August 7th this year happened to be my birthday. I was attending an invitation to celebrate. So I had to move home fast, and also move my aquariums. Two cubes, 40 liters each, the first one already established and the second one three days reset because of a eruption of microorganisms (you can tell about an infestation of snails, too… Planarians, infusoria, and a myriad of little not identified microorganisms swimming free among my mollies living along with parasites). I had also a 5 gallons cube that was troubling with what I called a broken cycled (never make major changes of water and clean your filter at the same time).
So I had to act quickly. I made my way with some 5 gallons buckets and moved all my fish to two of them. Mollies, guppies, fry of both… Drained all water from the three of them to half an inch above the substrate surface, managed to remove all hardscape, and left all plants in their place. I did cover the cubes with a plastic foil, so air wouldn’t damage the plants. This was more important than anything.

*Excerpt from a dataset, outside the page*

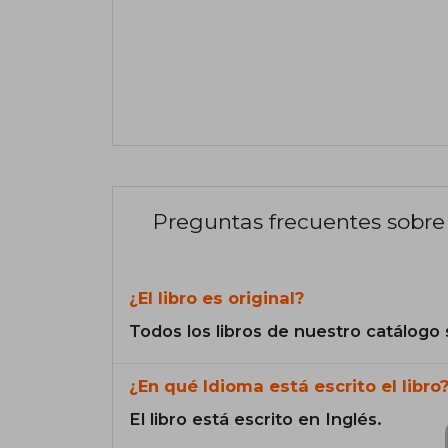
Preguntas frecuentes sobre 
¿El libro es original?
Todos los libros de nuestro catálogo 
¿En qué Idioma está escrito el libro
El libro está escrito en Inglés.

A friend came with a truck and everything fit. My domestic stuff included.
My aquariums were put over corrugated cardboard (carton), and traveled very well.
I did this twice in a three months period.

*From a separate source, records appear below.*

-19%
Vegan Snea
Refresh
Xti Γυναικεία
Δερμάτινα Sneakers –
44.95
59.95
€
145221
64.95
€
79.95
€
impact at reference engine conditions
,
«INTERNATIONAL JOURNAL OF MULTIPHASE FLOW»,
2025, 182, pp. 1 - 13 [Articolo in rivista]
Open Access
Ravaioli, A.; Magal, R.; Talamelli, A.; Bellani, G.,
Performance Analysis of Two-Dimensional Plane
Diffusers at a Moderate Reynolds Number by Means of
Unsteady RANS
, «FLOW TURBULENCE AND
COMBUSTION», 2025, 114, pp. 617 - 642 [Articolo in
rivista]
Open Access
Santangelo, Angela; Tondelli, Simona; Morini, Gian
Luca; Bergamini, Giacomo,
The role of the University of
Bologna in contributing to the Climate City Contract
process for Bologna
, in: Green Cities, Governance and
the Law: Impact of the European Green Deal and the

One thing you have to ensure when moving home is avoiding in all possible manner stressing the fish. Thus, when you have moved out all your stuff (beds, furniture, etc), only then, you start moving your fish. Then, you hit the road, and when you get to new home, unpacking the fish should be the first thing to do.
I had to do it this way because my aquariums are dirted, besides I did not want to restart them again, losing cycling and all that activity that means mounting a new aquarium. So, it is completely safe to move them without unmounting them, this way you keep your cycled substrate, and if possible, the water already cycled.
Once at my temporary home I did fill all three aquariums with available water from the buckets and waited until next day to refill them with tap water collected previously to avoid chlorine.
Here in Nicaragua tap water contains sodium hypochlorite, which is added in server plants as the only additive to treat water against a few organisms harmful to the health. This is why the water becomes to good quality in short time for aquarism purposes. Sodium hypochlorite should leave water in 24-48 hours as a gas.
Two months later I had to do it again with a bit less of fuss and stress.
It is possible that avoiding stressing our fish could be accomplished. In ourselves, not sure.
This is a quick and practical way of moving home.